There was no danger of him thinking that. "My story isn't very interesting. Mr.Hauser left me this plot. I'm not really into gardening, but I like it here."
"Well, you're right—that's not very interesting. But that's how most stories start."
He didn't think most started by having a plot bequeathed to them by a former patient. "What's your story?"
She snorted. "You don't know who I am?"
"Sorry, no. Should I?"
She leaned forward and pierced him with her pale blue eyes. "Catherine Henry?"
He searched his mental data banks for anyone named Catherine Henry.
She sighed loudly as if he were being intentionally obtuse. "Broadway? Catherine Henry, star of productions such as A Chorus Line, Rent, Follies, and No, No, Nanette! And I headlined at Esther's Follies!" She suddenly stood up from her chair and did a step-ball-change to the right and then to the left, with jazz hands.
"Oh, wow," Jack said. "That's... that's surprising."
"Why?"
"Because of your chair. Most people in a wheelchair can't dance."

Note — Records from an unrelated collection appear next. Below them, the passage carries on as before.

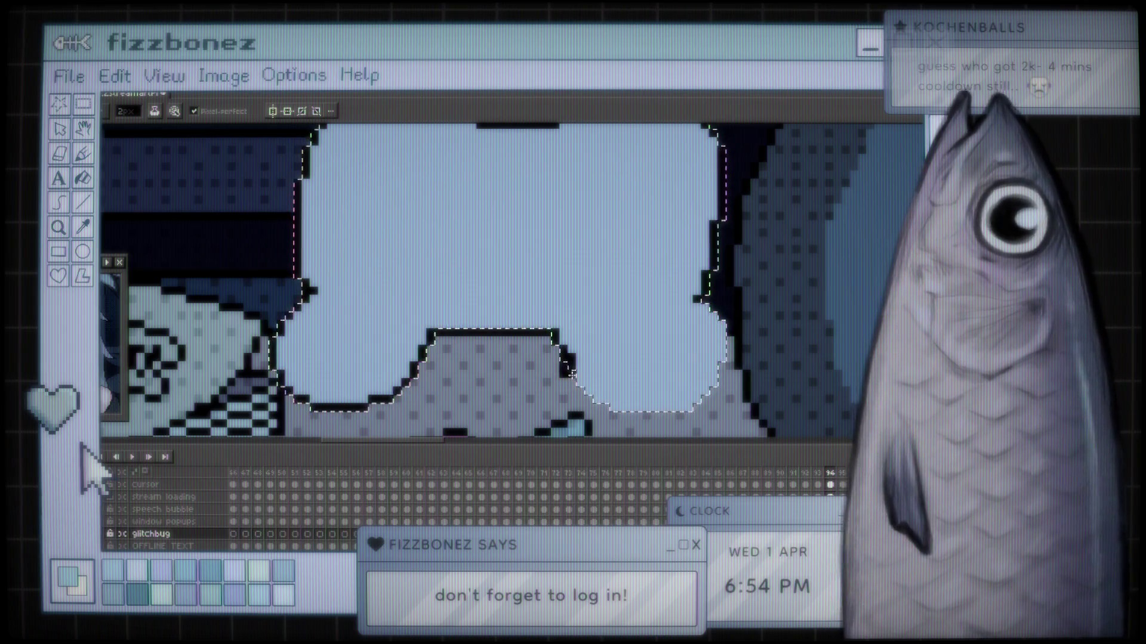
click(126, 111)
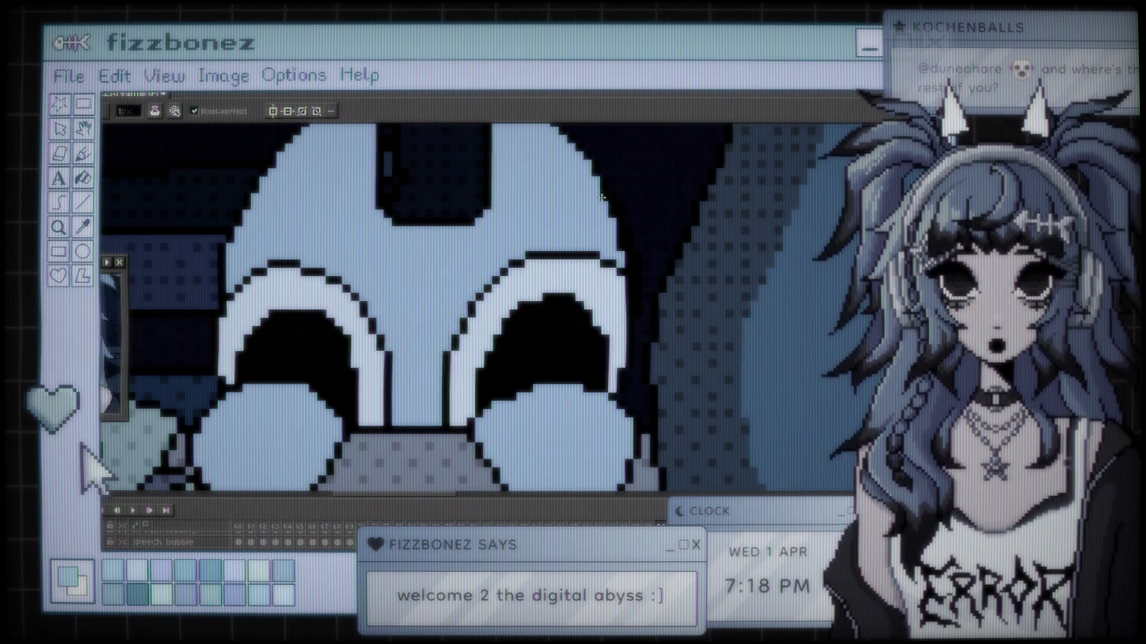
key(e)
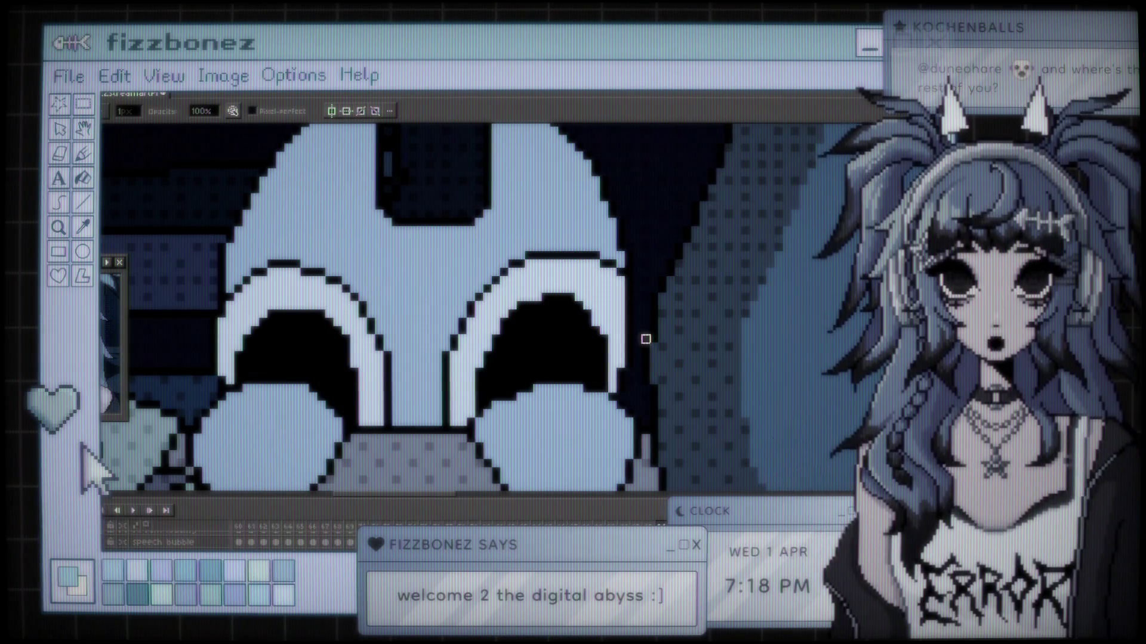
scroll(662, 272, down, 3)
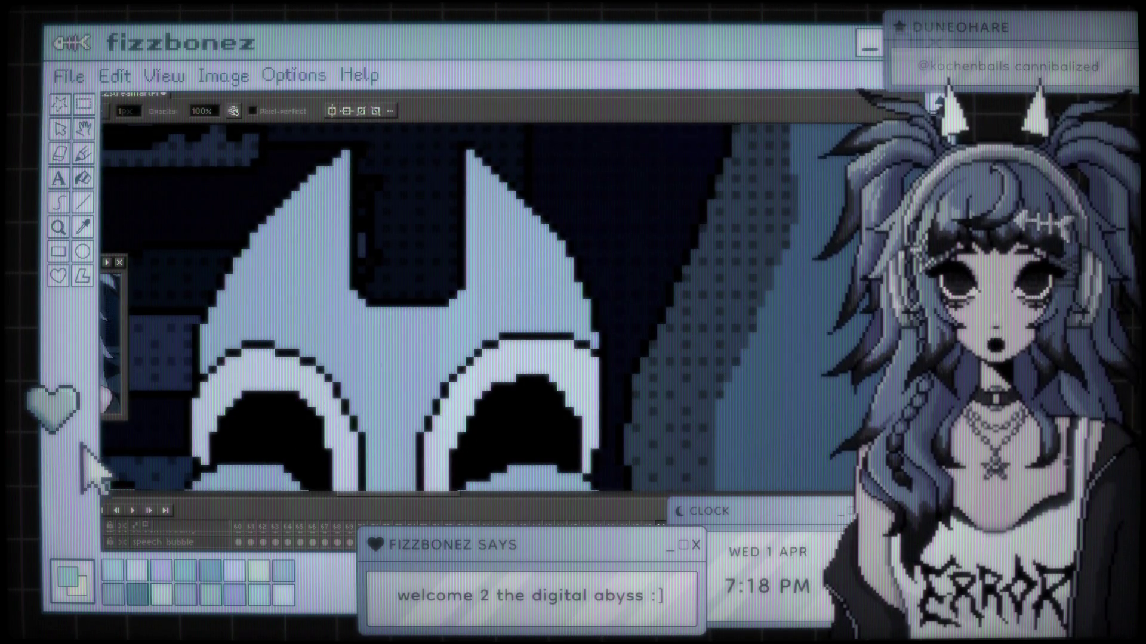
key(b)
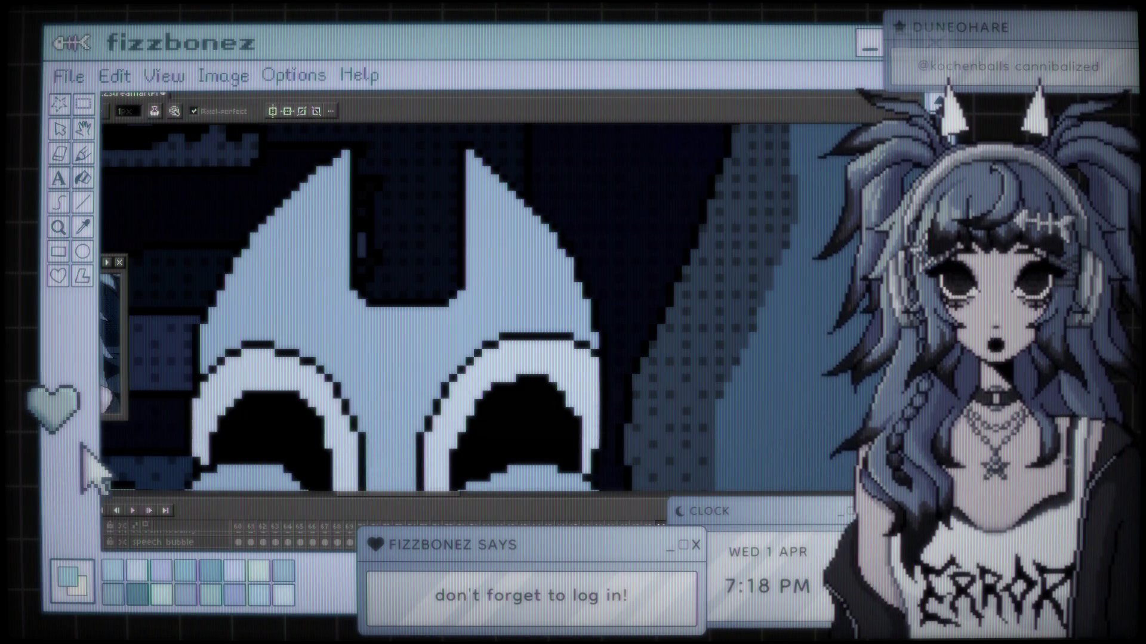
key(e)
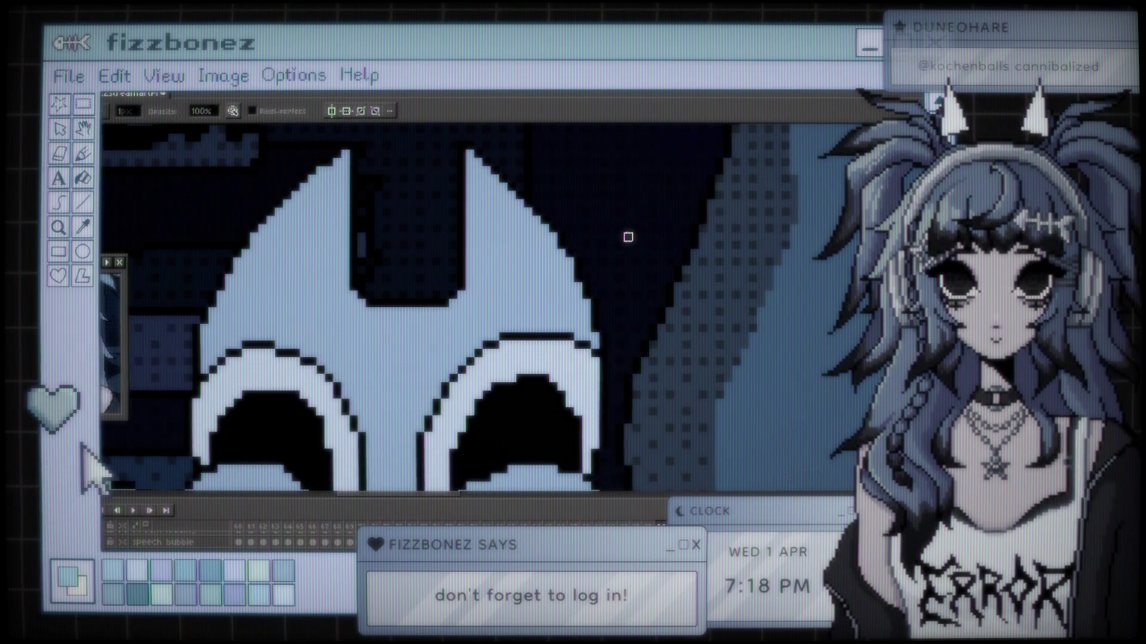
scroll(628, 237, down, 3)
scroll(701, 244, down, 5)
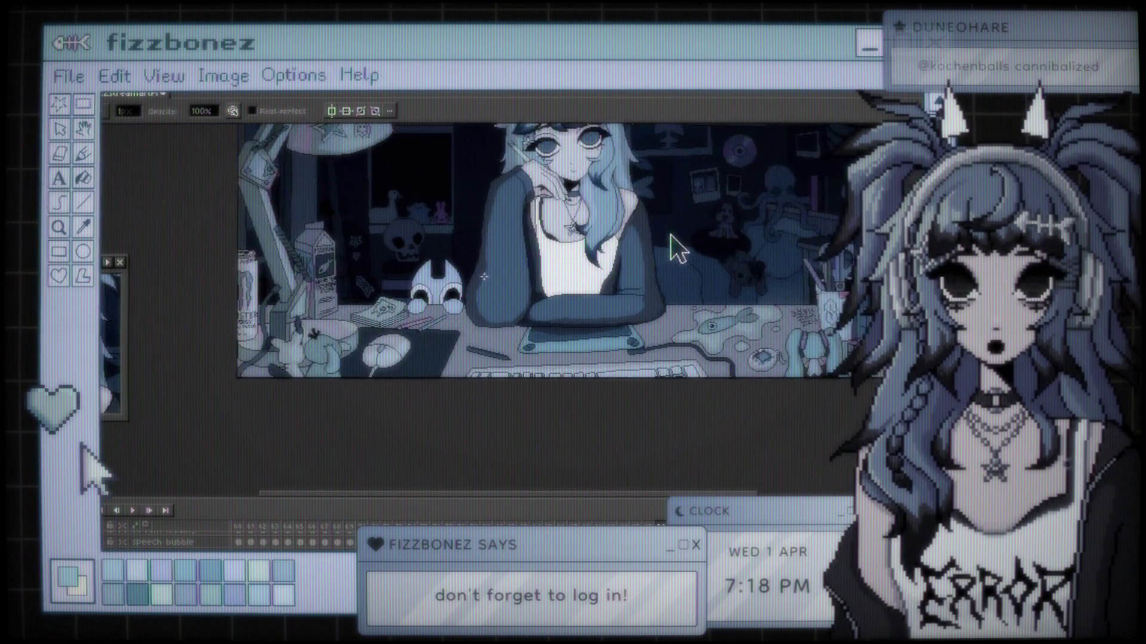
scroll(471, 277, up, 4)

"Says you. Where there is a will, there is always a way to dance. Anyway, this was abandoned outside the gates. I like to use it while Walter works on our garden. You wouldn't believe how much time he spends on those prizewinning Venus flytraps."
"I see."
"You know what I see? That you don't see anything. You're too sad or depressed or something."
Because she saw everything. He smiled faintly.
She sat in the chair again and it rolled backward. She heel-toed her way closer to him. "I think you could use more joy in your life."
Jack couldn't help it—he laughed.
"What's funny?"
"I don't know. You don't even know my name and you're telling me what I need."
"Okay. What's your name?"
"Jack. Jack Moriarity."
"Pleased to meet you, Jack, Jack Moriarity. Now that we've got that out of the way, you need more joy in your life. Tell me I'm wrong."
This woman was a trip. "Okay, you're not wrong. But who doesn't?"
Catherine Henry suddenly smiled, and it was a lovely, warm smile. "I think we're going to be friends, Jack Moriarity. I was like you once, you know. I'd lost the lead role in Fiddler on the Roof to Bette Midler."
"You... what?"
"I couldn't pick myself up off the floor. What did she have that I didn't?" Catherine Henry settled back into her wheelchair that was not a wheelchair and launched into a tale about a brush with depression while he turned the earth and listened.
She was very entertaining.
He realized, after he'd said goodbye and left the community garden for the afternoon, that after he'd met Catherine Henry, former star of the stage, he hadn't thought about his job again.